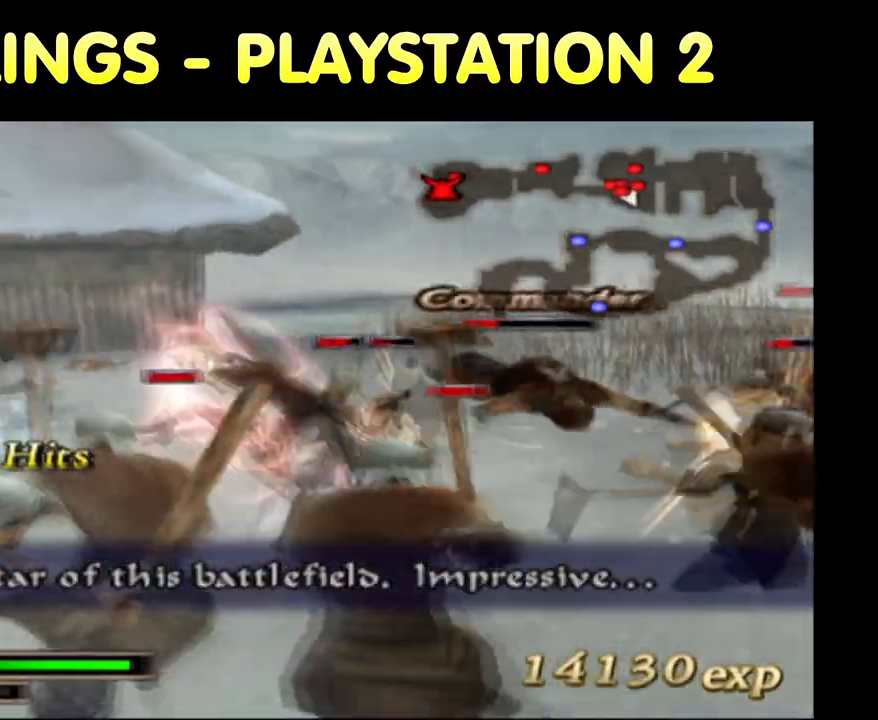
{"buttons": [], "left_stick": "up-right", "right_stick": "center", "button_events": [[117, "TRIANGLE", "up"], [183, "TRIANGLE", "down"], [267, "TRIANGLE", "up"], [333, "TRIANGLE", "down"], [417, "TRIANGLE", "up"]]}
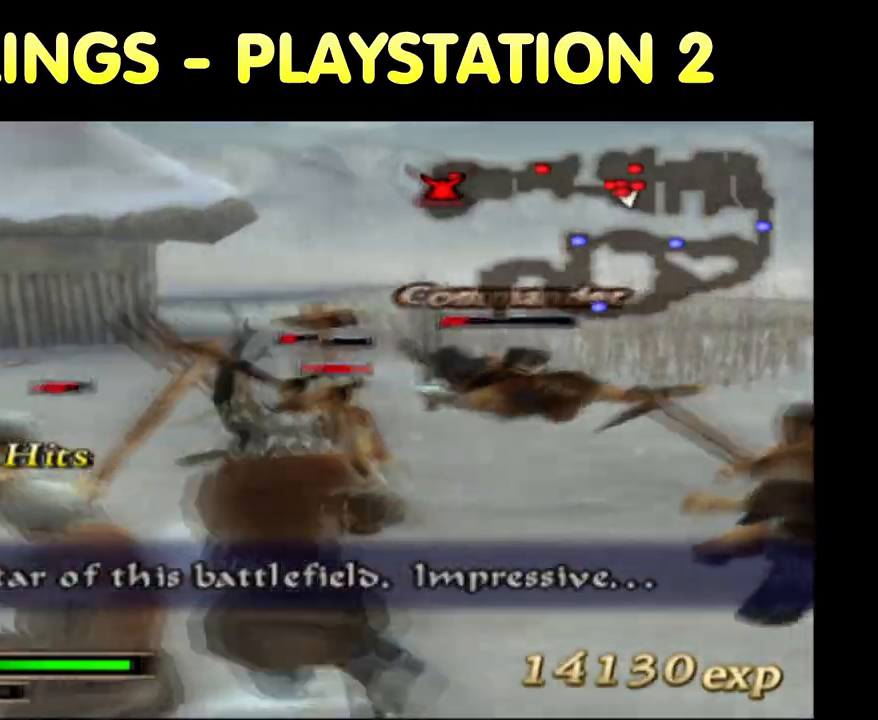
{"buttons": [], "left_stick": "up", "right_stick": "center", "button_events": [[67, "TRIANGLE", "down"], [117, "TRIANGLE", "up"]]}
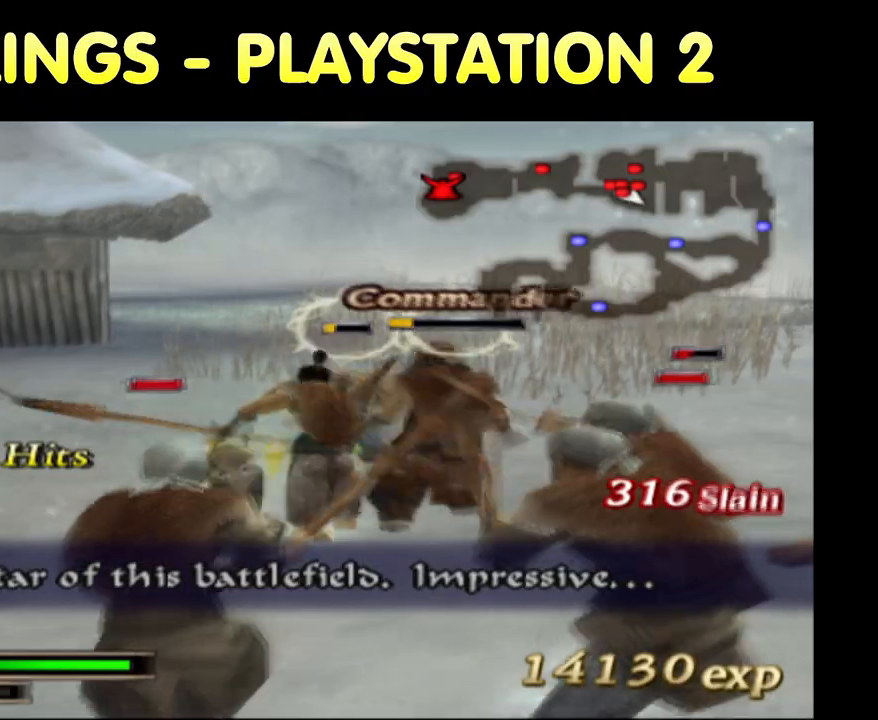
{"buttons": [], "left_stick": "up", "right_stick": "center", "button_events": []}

______________________________

What is needed> Say how many lines of the data include the word "down". Respond with the number alone.

Response area> 2